Items from a data source:
"""

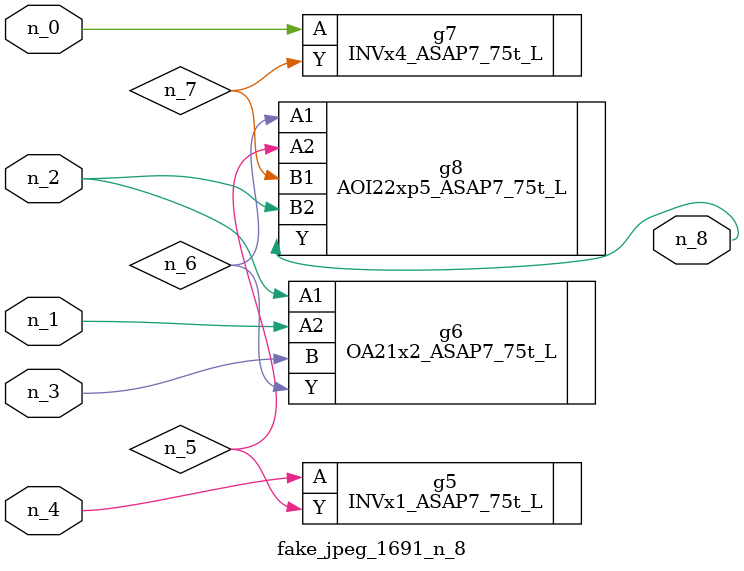
<source format=v>
module fake_jpeg_1691_n_8 (n_3, n_2, n_1, n_0, n_4, n_8);

input n_3;
input n_2;
input n_1;
input n_0;
input n_4;

output n_8;

wire n_6;
wire n_5;
wire n_7;

INVx1_ASAP7_75t_L g5 ( 
.A(n_4),
.Y(n_5)
);

OA21x2_ASAP7_75t_L g6 ( 
.A1(n_2),
.A2(n_1),
.B(n_3),
.Y(n_6)
);

INVx4_ASAP7_75t_L g7 ( 
.A(n_0),
.Y(n_7)
);

AOI22xp5_ASAP7_75t_L g8 ( 
.A1(n_6),
.A2(n_5),
.B1(n_7),
.B2(n_2),
.Y(n_8)
);


endmodule
</source>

"""

# [Work item]
Quote each record exactly as it stands, minus the pictures.

# [Solved problem]
<source format=v>
module fake_jpeg_1691_n_8 (n_3, n_2, n_1, n_0, n_4, n_8);

input n_3;
input n_2;
input n_1;
input n_0;
input n_4;

output n_8;

wire n_6;
wire n_5;
wire n_7;

INVx1_ASAP7_75t_L g5 ( 
.A(n_4),
.Y(n_5)
);

OA21x2_ASAP7_75t_L g6 ( 
.A1(n_2),
.A2(n_1),
.B(n_3),
.Y(n_6)
);

INVx4_ASAP7_75t_L g7 ( 
.A(n_0),
.Y(n_7)
);

AOI22xp5_ASAP7_75t_L g8 ( 
.A1(n_6),
.A2(n_5),
.B1(n_7),
.B2(n_2),
.Y(n_8)
);


endmodule
</source>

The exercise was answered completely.